--- Data provided Enclosed Below ---

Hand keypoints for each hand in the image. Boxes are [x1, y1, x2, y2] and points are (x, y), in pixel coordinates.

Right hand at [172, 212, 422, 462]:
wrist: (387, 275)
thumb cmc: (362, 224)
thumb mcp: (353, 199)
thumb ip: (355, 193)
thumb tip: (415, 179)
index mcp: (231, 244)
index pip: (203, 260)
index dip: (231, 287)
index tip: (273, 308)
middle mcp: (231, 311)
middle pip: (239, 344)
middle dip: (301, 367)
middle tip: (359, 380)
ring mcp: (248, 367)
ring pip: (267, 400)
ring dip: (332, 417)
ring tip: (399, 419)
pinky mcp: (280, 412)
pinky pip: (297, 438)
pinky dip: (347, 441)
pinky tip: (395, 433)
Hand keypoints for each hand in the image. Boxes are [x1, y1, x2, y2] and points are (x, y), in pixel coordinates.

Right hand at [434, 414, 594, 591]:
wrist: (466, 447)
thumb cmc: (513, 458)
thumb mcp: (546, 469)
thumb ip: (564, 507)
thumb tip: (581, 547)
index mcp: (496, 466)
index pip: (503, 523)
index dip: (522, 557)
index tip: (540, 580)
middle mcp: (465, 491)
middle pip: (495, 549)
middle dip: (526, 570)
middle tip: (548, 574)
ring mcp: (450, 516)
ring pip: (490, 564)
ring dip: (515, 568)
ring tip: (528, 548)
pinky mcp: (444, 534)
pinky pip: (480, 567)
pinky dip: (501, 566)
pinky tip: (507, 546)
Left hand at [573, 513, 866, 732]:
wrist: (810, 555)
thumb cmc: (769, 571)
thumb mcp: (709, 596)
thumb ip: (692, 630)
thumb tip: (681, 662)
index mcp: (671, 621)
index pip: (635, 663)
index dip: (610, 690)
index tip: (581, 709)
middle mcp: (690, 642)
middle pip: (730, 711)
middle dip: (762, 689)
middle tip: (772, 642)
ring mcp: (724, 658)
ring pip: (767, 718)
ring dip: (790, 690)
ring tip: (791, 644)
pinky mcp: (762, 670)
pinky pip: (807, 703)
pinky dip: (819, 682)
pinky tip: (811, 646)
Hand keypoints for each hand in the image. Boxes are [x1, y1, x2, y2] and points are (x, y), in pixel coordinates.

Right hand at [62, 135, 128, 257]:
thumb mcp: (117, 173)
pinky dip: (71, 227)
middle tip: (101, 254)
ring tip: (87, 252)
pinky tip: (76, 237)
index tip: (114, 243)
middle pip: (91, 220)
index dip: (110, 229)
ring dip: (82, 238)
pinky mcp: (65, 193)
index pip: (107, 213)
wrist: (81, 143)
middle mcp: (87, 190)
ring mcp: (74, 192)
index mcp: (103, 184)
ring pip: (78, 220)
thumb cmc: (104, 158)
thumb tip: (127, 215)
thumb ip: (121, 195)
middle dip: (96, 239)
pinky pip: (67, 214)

--- End of Enclosed Data provided ---

- **Task brief**: Write down again, exactly as given, only the lines above that fall from the line with "pinky tip: (507, 546)" to the line with "pinky tip: (811, 646)", inclusive.

- **Solved exercise**:
pinky tip: (507, 546)
Left hand at [573, 513, 866, 732]:
wrist: (810, 555)
thumb cmc: (769, 571)
thumb mcp: (709, 596)
thumb ip: (692, 630)
thumb tip: (681, 662)
index mcp: (671, 621)
index pip: (635, 663)
index dip: (610, 690)
index tip: (581, 709)
middle mcp: (690, 642)
middle pip: (730, 711)
middle dip: (762, 689)
middle tip: (772, 642)
ring mcp: (724, 658)
ring pip: (767, 718)
ring dip: (790, 690)
ring tip: (791, 644)
pinky mcp: (762, 670)
pinky pip: (807, 703)
pinky dip: (819, 682)
pinky tip: (811, 646)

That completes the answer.